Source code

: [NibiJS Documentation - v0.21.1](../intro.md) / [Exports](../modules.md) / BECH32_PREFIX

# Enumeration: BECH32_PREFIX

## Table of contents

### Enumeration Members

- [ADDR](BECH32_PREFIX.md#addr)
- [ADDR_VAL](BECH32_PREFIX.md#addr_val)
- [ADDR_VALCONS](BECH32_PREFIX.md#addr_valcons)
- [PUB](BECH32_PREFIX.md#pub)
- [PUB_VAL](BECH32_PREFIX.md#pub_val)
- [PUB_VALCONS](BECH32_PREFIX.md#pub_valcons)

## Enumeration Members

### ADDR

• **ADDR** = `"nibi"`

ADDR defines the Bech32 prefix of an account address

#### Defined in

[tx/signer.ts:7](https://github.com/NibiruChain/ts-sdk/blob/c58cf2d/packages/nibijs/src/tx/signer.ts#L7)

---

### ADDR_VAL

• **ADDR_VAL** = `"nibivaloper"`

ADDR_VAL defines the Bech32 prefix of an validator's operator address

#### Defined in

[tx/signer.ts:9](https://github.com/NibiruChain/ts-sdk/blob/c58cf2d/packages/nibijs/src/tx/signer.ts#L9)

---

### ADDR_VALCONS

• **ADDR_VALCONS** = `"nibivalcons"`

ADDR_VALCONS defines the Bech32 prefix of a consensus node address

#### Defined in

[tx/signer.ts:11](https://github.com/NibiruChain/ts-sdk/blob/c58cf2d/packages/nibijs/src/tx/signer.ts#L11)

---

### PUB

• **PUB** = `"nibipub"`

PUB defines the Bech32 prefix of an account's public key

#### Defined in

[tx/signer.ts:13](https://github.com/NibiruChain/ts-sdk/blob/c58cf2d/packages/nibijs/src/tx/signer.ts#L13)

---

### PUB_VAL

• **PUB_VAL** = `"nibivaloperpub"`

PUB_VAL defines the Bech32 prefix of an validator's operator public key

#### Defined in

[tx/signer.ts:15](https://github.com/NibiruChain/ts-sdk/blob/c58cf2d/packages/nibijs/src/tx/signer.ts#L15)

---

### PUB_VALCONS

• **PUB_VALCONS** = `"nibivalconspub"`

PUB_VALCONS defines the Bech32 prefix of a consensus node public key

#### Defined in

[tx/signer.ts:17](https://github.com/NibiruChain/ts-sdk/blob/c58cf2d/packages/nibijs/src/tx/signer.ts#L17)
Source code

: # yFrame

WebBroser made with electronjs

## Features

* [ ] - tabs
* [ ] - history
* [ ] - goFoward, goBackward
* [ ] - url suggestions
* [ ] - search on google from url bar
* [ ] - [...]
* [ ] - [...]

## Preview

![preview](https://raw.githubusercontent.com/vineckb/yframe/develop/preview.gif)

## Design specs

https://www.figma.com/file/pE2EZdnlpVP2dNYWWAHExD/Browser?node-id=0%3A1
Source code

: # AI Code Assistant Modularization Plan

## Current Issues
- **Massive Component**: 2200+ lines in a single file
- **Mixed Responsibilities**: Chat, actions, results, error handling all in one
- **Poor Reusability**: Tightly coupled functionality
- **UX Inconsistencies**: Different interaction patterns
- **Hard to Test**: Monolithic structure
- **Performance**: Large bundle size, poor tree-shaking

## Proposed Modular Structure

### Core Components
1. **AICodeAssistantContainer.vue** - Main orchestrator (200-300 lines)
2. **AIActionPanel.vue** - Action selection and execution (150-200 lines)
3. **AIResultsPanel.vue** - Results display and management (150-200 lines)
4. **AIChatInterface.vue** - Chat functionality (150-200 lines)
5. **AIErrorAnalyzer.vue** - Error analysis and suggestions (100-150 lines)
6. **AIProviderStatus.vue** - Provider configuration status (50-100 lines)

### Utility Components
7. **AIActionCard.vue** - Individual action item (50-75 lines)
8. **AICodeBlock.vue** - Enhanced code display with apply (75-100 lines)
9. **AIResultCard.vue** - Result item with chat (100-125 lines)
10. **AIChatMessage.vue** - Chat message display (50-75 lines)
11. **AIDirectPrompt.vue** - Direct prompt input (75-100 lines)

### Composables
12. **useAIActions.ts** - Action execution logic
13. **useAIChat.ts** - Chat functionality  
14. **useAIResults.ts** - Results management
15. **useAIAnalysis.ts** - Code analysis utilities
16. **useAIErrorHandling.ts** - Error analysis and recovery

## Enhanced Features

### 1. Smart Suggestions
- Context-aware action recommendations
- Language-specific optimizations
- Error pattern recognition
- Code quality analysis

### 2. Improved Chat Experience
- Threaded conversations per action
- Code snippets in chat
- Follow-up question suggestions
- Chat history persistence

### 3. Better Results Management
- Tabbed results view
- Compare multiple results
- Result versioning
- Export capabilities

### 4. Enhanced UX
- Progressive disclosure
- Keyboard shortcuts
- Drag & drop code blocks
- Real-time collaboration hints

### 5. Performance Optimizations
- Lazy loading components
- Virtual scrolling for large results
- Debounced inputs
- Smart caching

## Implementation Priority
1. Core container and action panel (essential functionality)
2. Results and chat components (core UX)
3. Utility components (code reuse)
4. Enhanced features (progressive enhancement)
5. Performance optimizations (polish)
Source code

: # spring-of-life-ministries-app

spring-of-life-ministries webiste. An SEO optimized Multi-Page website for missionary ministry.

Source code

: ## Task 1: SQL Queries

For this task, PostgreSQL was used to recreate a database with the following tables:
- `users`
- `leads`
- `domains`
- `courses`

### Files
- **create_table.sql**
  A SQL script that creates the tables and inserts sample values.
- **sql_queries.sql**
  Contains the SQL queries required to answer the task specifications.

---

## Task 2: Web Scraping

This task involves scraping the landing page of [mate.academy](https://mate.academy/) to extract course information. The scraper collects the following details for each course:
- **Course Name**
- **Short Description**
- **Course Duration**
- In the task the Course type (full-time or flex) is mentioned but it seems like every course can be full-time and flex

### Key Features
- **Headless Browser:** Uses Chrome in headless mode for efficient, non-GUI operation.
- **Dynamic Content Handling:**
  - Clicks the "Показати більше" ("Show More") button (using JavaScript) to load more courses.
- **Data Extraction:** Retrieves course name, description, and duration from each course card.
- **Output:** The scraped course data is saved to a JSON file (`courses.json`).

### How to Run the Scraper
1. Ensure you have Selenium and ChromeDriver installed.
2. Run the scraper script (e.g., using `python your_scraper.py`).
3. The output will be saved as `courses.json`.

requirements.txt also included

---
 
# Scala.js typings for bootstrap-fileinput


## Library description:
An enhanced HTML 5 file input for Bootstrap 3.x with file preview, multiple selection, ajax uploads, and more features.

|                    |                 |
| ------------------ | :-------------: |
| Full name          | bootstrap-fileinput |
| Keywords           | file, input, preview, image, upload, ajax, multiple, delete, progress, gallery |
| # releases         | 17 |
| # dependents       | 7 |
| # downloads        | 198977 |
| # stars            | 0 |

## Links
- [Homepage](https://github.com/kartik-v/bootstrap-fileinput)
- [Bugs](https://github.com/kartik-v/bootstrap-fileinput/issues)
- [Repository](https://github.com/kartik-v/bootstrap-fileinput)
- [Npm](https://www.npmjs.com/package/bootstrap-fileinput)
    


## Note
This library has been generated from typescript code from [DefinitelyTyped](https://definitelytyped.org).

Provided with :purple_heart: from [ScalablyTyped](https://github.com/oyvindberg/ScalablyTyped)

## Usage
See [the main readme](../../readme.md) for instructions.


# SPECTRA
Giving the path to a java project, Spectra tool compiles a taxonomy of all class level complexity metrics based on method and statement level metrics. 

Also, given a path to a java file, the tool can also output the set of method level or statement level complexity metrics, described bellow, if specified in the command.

§ WRITTEN TASK
The whole of the material above needs to be copied exactly.

§ FINISHED TASK
Source code

: [NibiJS Documentation - v0.21.1](../intro.md) / [Exports](../modules.md) / BECH32_PREFIX

# Enumeration: BECH32_PREFIX

## Table of contents

### Enumeration Members

- [ADDR](BECH32_PREFIX.md#addr)
- [ADDR_VAL](BECH32_PREFIX.md#addr_val)
- [ADDR_VALCONS](BECH32_PREFIX.md#addr_valcons)
- [PUB](BECH32_PREFIX.md#pub)
- [PUB_VAL](BECH32_PREFIX.md#pub_val)
- [PUB_VALCONS](BECH32_PREFIX.md#pub_valcons)

## Enumeration Members

### ADDR

• **ADDR** = `"nibi"`

ADDR defines the Bech32 prefix of an account address

#### Defined in

[tx/signer.ts:7](https://github.com/NibiruChain/ts-sdk/blob/c58cf2d/packages/nibijs/src/tx/signer.ts#L7)

---

### ADDR_VAL

• **ADDR_VAL** = `"nibivaloper"`

ADDR_VAL defines the Bech32 prefix of an validator's operator address

#### Defined in

[tx/signer.ts:9](https://github.com/NibiruChain/ts-sdk/blob/c58cf2d/packages/nibijs/src/tx/signer.ts#L9)

---

### ADDR_VALCONS

• **ADDR_VALCONS** = `"nibivalcons"`

ADDR_VALCONS defines the Bech32 prefix of a consensus node address

#### Defined in

[tx/signer.ts:11](https://github.com/NibiruChain/ts-sdk/blob/c58cf2d/packages/nibijs/src/tx/signer.ts#L11)

---

### PUB

• **PUB** = `"nibipub"`

PUB defines the Bech32 prefix of an account's public key

#### Defined in

[tx/signer.ts:13](https://github.com/NibiruChain/ts-sdk/blob/c58cf2d/packages/nibijs/src/tx/signer.ts#L13)

---

### PUB_VAL

• **PUB_VAL** = `"nibivaloperpub"`

PUB_VAL defines the Bech32 prefix of an validator's operator public key

#### Defined in

[tx/signer.ts:15](https://github.com/NibiruChain/ts-sdk/blob/c58cf2d/packages/nibijs/src/tx/signer.ts#L15)

---

### PUB_VALCONS

• **PUB_VALCONS** = `"nibivalconspub"`

PUB_VALCONS defines the Bech32 prefix of a consensus node public key

#### Defined in

[tx/signer.ts:17](https://github.com/NibiruChain/ts-sdk/blob/c58cf2d/packages/nibijs/src/tx/signer.ts#L17)
Source code

: # yFrame

WebBroser made with electronjs

## Features

* [ ] - tabs
* [ ] - history
* [ ] - goFoward, goBackward
* [ ] - url suggestions
* [ ] - search on google from url bar
* [ ] - [...]
* [ ] - [...]

## Preview

![preview](https://raw.githubusercontent.com/vineckb/yframe/develop/preview.gif)

## Design specs

https://www.figma.com/file/pE2EZdnlpVP2dNYWWAHExD/Browser?node-id=0%3A1
Source code

: # AI Code Assistant Modularization Plan

## Current Issues
- **Massive Component**: 2200+ lines in a single file
- **Mixed Responsibilities**: Chat, actions, results, error handling all in one
- **Poor Reusability**: Tightly coupled functionality
- **UX Inconsistencies**: Different interaction patterns
- **Hard to Test**: Monolithic structure
- **Performance**: Large bundle size, poor tree-shaking

## Proposed Modular Structure

### Core Components
1. **AICodeAssistantContainer.vue** - Main orchestrator (200-300 lines)
2. **AIActionPanel.vue** - Action selection and execution (150-200 lines)
3. **AIResultsPanel.vue** - Results display and management (150-200 lines)
4. **AIChatInterface.vue** - Chat functionality (150-200 lines)
5. **AIErrorAnalyzer.vue** - Error analysis and suggestions (100-150 lines)
6. **AIProviderStatus.vue** - Provider configuration status (50-100 lines)

### Utility Components
7. **AIActionCard.vue** - Individual action item (50-75 lines)
8. **AICodeBlock.vue** - Enhanced code display with apply (75-100 lines)
9. **AIResultCard.vue** - Result item with chat (100-125 lines)
10. **AIChatMessage.vue** - Chat message display (50-75 lines)
11. **AIDirectPrompt.vue** - Direct prompt input (75-100 lines)

### Composables
12. **useAIActions.ts** - Action execution logic
13. **useAIChat.ts** - Chat functionality  
14. **useAIResults.ts** - Results management
15. **useAIAnalysis.ts** - Code analysis utilities
16. **useAIErrorHandling.ts** - Error analysis and recovery

## Enhanced Features

### 1. Smart Suggestions
- Context-aware action recommendations
- Language-specific optimizations
- Error pattern recognition
- Code quality analysis

### 2. Improved Chat Experience
- Threaded conversations per action
- Code snippets in chat
- Follow-up question suggestions
- Chat history persistence

### 3. Better Results Management
- Tabbed results view
- Compare multiple results
- Result versioning
- Export capabilities

### 4. Enhanced UX
- Progressive disclosure
- Keyboard shortcuts
- Drag & drop code blocks
- Real-time collaboration hints

### 5. Performance Optimizations
- Lazy loading components
- Virtual scrolling for large results
- Debounced inputs
- Smart caching

## Implementation Priority
1. Core container and action panel (essential functionality)
2. Results and chat components (core UX)
3. Utility components (code reuse)
4. Enhanced features (progressive enhancement)
5. Performance optimizations (polish)
Source code

: # spring-of-life-ministries-app

spring-of-life-ministries webiste. An SEO optimized Multi-Page website for missionary ministry.

Source code

: ## Task 1: SQL Queries

For this task, PostgreSQL was used to recreate a database with the following tables:
- `users`
- `leads`
- `domains`
- `courses`

### Files
- **create_table.sql**
  A SQL script that creates the tables and inserts sample values.
- **sql_queries.sql**
  Contains the SQL queries required to answer the task specifications.

---

## Task 2: Web Scraping

This task involves scraping the landing page of [mate.academy](https://mate.academy/) to extract course information. The scraper collects the following details for each course:
- **Course Name**
- **Short Description**
- **Course Duration**
- In the task the Course type (full-time or flex) is mentioned but it seems like every course can be full-time and flex

### Key Features
- **Headless Browser:** Uses Chrome in headless mode for efficient, non-GUI operation.
- **Dynamic Content Handling:**
  - Clicks the "Показати більше" ("Show More") button (using JavaScript) to load more courses.
- **Data Extraction:** Retrieves course name, description, and duration from each course card.
- **Output:** The scraped course data is saved to a JSON file (`courses.json`).

### How to Run the Scraper
1. Ensure you have Selenium and ChromeDriver installed.
2. Run the scraper script (e.g., using `python your_scraper.py`).
3. The output will be saved as `courses.json`.

requirements.txt also included

---
 
# Scala.js typings for bootstrap-fileinput


## Library description:
An enhanced HTML 5 file input for Bootstrap 3.x with file preview, multiple selection, ajax uploads, and more features.

|                    |                 |
| ------------------ | :-------------: |
| Full name          | bootstrap-fileinput |
| Keywords           | file, input, preview, image, upload, ajax, multiple, delete, progress, gallery |
| # releases         | 17 |
| # dependents       | 7 |
| # downloads        | 198977 |
| # stars            | 0 |

## Links
- [Homepage](https://github.com/kartik-v/bootstrap-fileinput)
- [Bugs](https://github.com/kartik-v/bootstrap-fileinput/issues)
- [Repository](https://github.com/kartik-v/bootstrap-fileinput)
- [Npm](https://www.npmjs.com/package/bootstrap-fileinput)
    


## Note
This library has been generated from typescript code from [DefinitelyTyped](https://definitelytyped.org).

Provided with :purple_heart: from [ScalablyTyped](https://github.com/oyvindberg/ScalablyTyped)

## Usage
See [the main readme](../../readme.md) for instructions.


# SPECTRA
Giving the path to a java project, Spectra tool compiles a taxonomy of all class level complexity metrics based on method and statement level metrics. 

Also, given a path to a java file, the tool can also output the set of method level or statement level complexity metrics, described bellow, if specified in the command.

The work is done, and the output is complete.